Page excerpt →
<<<<
Rejoice greatly, O daughter of Zion! Shout aloud, O daughter of Jerusalem! Lo, your King comes to you; triumphant and victorious is He, humble and riding on an ass, on a colt the foal of an ass. … As for you also, because of the Blood of your Covenant, I will set your prisoners free from the waterless pit. [Zechariah 9:9-11]
It is a very solemn ceremony. Death is in the air. Animal carcasses split down the middle mark the pathway. One who will bind Himself in Covenant goes between the pieces with the declaration that if He breaks Covenant, he will become just like these carcasses – he is pledging himself to die. While Abraham simply watches from a trance, Jehovah alone walks this path and makes this vow … but … but he cannot die – He is Almighty God!
The scene is dramatic. The prophet Zechariah, as a shepherd, raises his staff named Grace or Kindness over his head, and as he brings it down, he snaps it into two, declaring: “the breaking of the Covenant which I had made with all the peoples” [Zechariah 11:10-11]. It is Jehovah’s message – Jehovah, Who has remained incredibly faithful to Covenant through centuries of Israel’s rebellions, even in the midst of their constant contempt of this relationship, now suddenly announces that He will break this bond. Because of His Covenant with Abraham this will mean His death. Yes, it is one thing when a pledge to death is remote in an unlikely future – an impossibility, in fact – , but this is as shocking as a slap in the face – it is as if God were daring death to come and just try to take Him. But … but he cannot die – He is Almighty God!
The voice rings out with the triumphant shout, “It is finished!” and then speaks, “Father, into Your hands I commend My Spirit.” This is Almighty God. And He has died. Jehovah has broken the Old Covenant and the judgment is immediate and complete.
Being the second to last book of the Old Testament, in many ways Zechariah forms an astounding transition between the Bible’s two great Covenants. As the prophecy of the Old Covenant’s end continues, when the staff is broken, 30 pieces of silver is paid as the shepherd’s value, this sarcastically “princely sum” is thrown “into the house of Jehovah for the potter” [verses 12-13]. Looking down this coming week, the thirty pieces of silver (which according to Exodus [21:32] is the price of a slave) for which Judas has betrayed Jesus, he throws down in the temple, and the priests, unwilling to put the Blood money back into the treasury, use it to buy a potter’s field.
In today’s Old Testament Lesson, Zechariah marks the metamorphosis to the New Covenant as he announces the coming of the King, through whose “Blood of your Covenant, I will set your prisoners free from the waterless pit.” The Old Covenant ceases at the Cross, but the night before, Jesus declares, “Drink from [this cup], all of you; this is My Blood of the New Covenant, which is shed for you and for many for the remission of sins” [Luke 22:20; Matthew 26:27-28] – here indeed is the Blood that will give life, that will set free from the waterless pit.
>>>>
Dataset excerpt →
<<<<
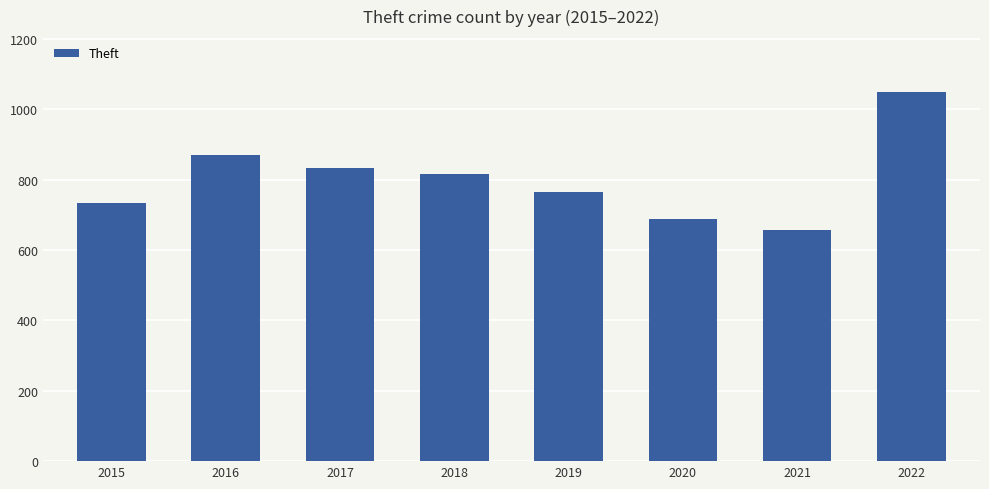

What is the difference between the maximum and minimum values?

394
>>>>
Job 1 → According to the Zechariah reflection, why would breaking the Covenant mean Jehovah's death?
Job 2 → Write out the passage of the Zechariah reflection from "The voice rings" to "immediate and complete.".
Rely only on the Zechariah reflection, not the data.

Written solution 1 → In the covenant ceremony with Abraham, Jehovah alone walked between the split animal carcasses. He declared that if He broke the Covenant, He would become like those carcasses, which was a pledge to die. When He announces through Zechariah that He will break the Covenant, that pledge means His death.

Written solution 2 →
The voice rings out with the triumphant shout, “It is finished!” and then speaks, “Father, into Your hands I commend My Spirit.” This is Almighty God. And He has died. Jehovah has broken the Old Covenant and the judgment is immediate and complete.